Entretanto, doña Rita había salido por la excusada puerta de sus célebres capturas nocturnas. Y ahí está ahora, pasando entre los lazos que recoge con la mayor naturalidad, mientras los enamorados, a quienes vió besándose, se quedan estupefactos primero, azorados luego, con la evidencia de tener a dos pasos a la terrible cazadora. Esta ha soltado al Sultán, el cual festeja en vano a los desazonados amantes.

Andá a buscar la leche, vos!

dice doña Rita a su sobrina, la que recoge la jarra y permanece indecisa un instante, alargando un pañuelo ensangrentado a Nicanor.

—Señora, dispénseme...—se apresura a balbucear éste, tomando el pañuelo y deseando marcharse detrás de la moza.

—No. Vos podés pasar. ¿No estás de visita? Entrá, nomás: no andés titubeando. Te voy a dar agua para que te laves—ordena doña Rita indicando la casa.

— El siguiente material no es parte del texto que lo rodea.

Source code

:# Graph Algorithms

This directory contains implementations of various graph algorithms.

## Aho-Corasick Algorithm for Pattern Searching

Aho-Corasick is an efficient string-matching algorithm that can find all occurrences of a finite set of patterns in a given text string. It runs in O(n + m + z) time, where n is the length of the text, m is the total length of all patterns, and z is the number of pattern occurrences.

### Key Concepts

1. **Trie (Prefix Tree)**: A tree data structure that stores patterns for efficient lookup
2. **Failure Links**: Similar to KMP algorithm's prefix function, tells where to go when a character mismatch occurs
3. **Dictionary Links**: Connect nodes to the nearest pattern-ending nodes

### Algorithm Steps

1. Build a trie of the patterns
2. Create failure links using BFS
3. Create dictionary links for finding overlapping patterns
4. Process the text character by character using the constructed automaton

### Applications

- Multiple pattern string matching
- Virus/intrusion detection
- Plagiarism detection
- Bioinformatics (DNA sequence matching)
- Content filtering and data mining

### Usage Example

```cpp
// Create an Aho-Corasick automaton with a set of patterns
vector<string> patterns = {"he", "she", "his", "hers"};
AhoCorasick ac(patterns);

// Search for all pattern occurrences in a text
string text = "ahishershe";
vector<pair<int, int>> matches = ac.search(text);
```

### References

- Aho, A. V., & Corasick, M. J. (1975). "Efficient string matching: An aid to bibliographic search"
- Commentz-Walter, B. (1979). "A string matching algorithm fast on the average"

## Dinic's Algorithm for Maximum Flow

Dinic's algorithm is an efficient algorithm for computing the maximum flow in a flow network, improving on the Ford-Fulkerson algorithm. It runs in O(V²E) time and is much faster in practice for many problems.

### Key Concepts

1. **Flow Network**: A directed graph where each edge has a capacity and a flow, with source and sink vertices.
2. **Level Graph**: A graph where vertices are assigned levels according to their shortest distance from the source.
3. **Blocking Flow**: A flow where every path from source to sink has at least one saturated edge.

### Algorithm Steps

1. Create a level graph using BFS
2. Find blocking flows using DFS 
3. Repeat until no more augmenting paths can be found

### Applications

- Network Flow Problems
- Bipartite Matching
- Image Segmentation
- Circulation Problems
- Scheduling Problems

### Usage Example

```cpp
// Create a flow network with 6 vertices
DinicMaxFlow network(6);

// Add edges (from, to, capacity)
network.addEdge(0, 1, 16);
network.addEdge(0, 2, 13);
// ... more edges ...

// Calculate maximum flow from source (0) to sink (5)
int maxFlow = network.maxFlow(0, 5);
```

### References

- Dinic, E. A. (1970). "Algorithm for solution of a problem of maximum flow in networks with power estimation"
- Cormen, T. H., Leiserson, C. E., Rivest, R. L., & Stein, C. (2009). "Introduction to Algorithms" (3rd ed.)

El mocetón, con los pantalones manchados de tierra, la blusa rota a lo largo de una manga, la frente cruzada por un gran rasguño que mana sangre, el sombrero entre las manos desasosegadas, va adelante de doña Rita con aspecto de prisionero.

Al rato se halla en la cocina, inclinado sobre una palangana. Doña Rita, que lo observa, toma el primer mate de manos de Casimira.

—Dejá la leche— dice a Carmen que regresa y cepillale el sombrero. El rajón, eso sí, te lo llevarás como un recuerdo agrega para el mozo:

—así otra vez no me tomarás la casa a traición.

—Señora! — exclama el mozo suplicante, con la toalla en suspenso.

—¿Qué? ¡Ya, ya te comprendo! Te venís todos los jueves a ver a tu dama.

El carrero, todavía con expresión de súplica, permanece frente a doña Rita, mientras devuelve el lienzo y recobra el chambergo.

—¿No te basta?

Carmen, no tan atemorizada al cabo, pone asimismo cara de ruego.

—¿Ajá? ¿Vos también haciendo pucheros?

—Señola — se insinúa como árbitro la criada, viendo la situación salvable: — cleo yo que quedlán vese todos los días.

—Bueno: aceptado. Se viene usté por las mañanas concluye muy explícita doña Rita, mirando firme al joven y cambiando el tratamiento de tú por el de usted, para hacer, según es costumbre criolla, más imperativa la palabra. — Toma usté dos mates que, en mi presencia, le cebará ésta... ¡A ver, descarada, ya podés comenzar a dárselos!... Toma usté dos mates, como le digo, y sigue otra vez con su carreta.

—¡Gracias, doña Rita!

—¡Ah, che! Y haceme el favor: suspendé el pito ¿no? Sí, bien me comprendés: que no te anunciés chiflando.

El carrero, al par que devuelve el segundo mate a la moza, bosqueja un gesto que expresa:

—¡Bah! ¡Ya no es necesario!

Y, momento después, en la espléndida mañana rumoreante de gorjeos, deja Nicanor la casa de Carmen, acompañado por el Sultán que brinca como un descosido. Al recobrar su carreta, ve que otras dos se hallan detenidas detrás, mientras sus conductores fuman tranquilamente sentados a la sombra de las heridoras pitas.